Ao longo destes anos em que estivemos juntos, foram muitas coisas vividas, muitas sonequinhas à tarde, muitos filmes no colinho, muitos sanduíches divididos e muitos pedaços de frango roubados... Tu eras o guardião da cozinha... Hahaha... Até agora ainda não acredito que vou chegar em casa e não vou te ver no móvel ao lado da porta, esperando para dar aquela espiada marota para fora, esperando para ganhar o cafuné sagrado... Não caiu a ficha, amigão! O Snape está inconsolável. Anda pela casa só dormindo os dias inteiros. Acho que ele não está entendendo muito o que aconteceu.
Arrependo-me de não tê-lo deixado dormir no côncavo de minhas costas nas últimas noites. Arrependo-me de não ter te dado mais tempo em meu colo, sempre atarefada entre uma coisa e outra... E essa lição levarei adiante para os teus irmãos que ficaram: nunca deixar para depois o carinho, nunca procrastinar o amor. Porque simplesmente não sabemos quando será a última vez, quando será o último suspiro. 
Disseram que tu estás muito melhor do que nós, que ficamos. Até acho que sim. Mas queria mais um tempo contigo. Queria que a cirurgia tivesse dado certo e que tivéssemos o brilho dos teus olhos por mais um tempo. Queria ter podido dizer adeus, como disse ao teu irmão, que ainda ronronou pra mim no último suspiro... Tá doendo, cara! Não teve um só dia em que eu não tenha lembrado e chorado a tua falta... E vai ser assim sempre... As lembranças permanecerão.

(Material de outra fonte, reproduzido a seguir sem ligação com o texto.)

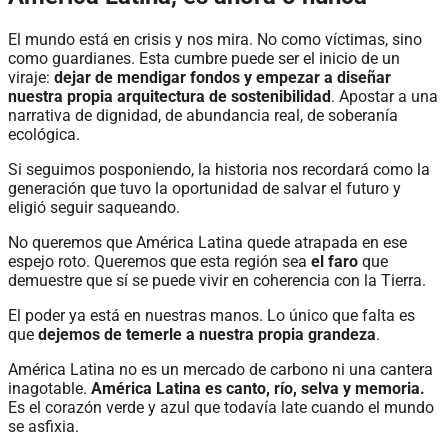
El mundo está en crisis y nos mira. No como víctimas, sino
como guardianes. Esta cumbre puede ser el inicio de un
viraje:
dejar de mendigar fondos y empezar a diseñar
nuestra propia arquitectura de sostenibilidad
. Apostar a una
narrativa de dignidad, de abundancia real, de soberanía
ecológica.
Si seguimos posponiendo, la historia nos recordará como la
generación que tuvo la oportunidad de salvar el futuro y
eligió seguir saqueando.
No queremos que América Latina quede atrapada en ese
espejo roto. Queremos que esta región sea
el faro
que
demuestre que sí se puede vivir en coherencia con la Tierra.
El poder ya está en nuestras manos. Lo único que falta es
que
dejemos de temerle a nuestra propia grandeza
.
América Latina no es un mercado de carbono ni una cantera
inagotable.
América Latina es canto, río, selva y memoria.
Es el corazón verde y azul que todavía late cuando el mundo
se asfixia.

Já fiz uma combinação com os deuses de que, quando for a minha vez de partir, que eu vá pro céu dos bichos. E deve ser um lugar muito mais legal do que o outro céu. Cheio de novelos de lã, cadarços e um monte de coisas legais. Deve ter um gramado enorme e muita areia limpa... Esperem por mim, tu e teus irmãos. Agora tu podes dormir junto com o Kowalski de novo. Não deixa ele e Sr. Frodo brigarem. Logo, logo eu tô chegando por aí. E o reencontro, ahhh, esse é certo para aqueles que se amam! Até logo, Sr. Cinzento!